◆ Material for this exercise

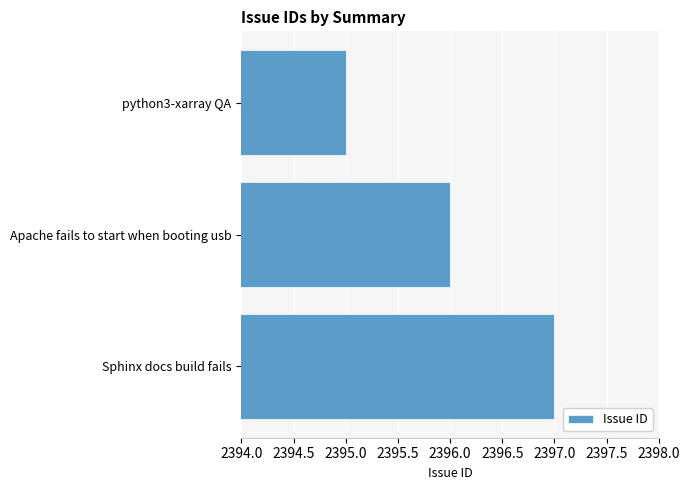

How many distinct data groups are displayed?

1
* * *
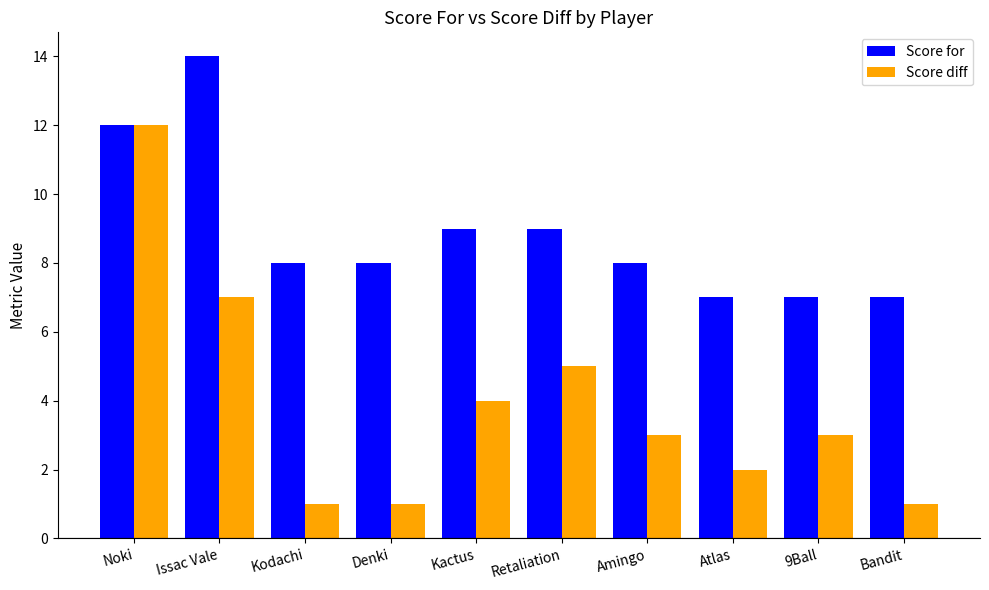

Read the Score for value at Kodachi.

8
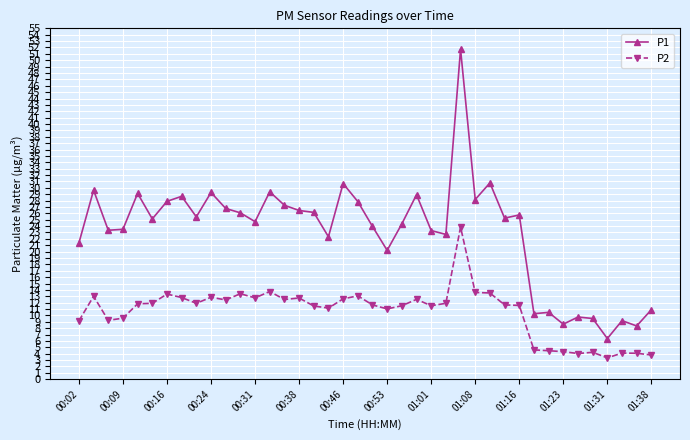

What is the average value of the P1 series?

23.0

◆ How to complete this task
Count the lines in the records above that contain the word "value" and reply with only that number.

◆ Reply to the exercise
2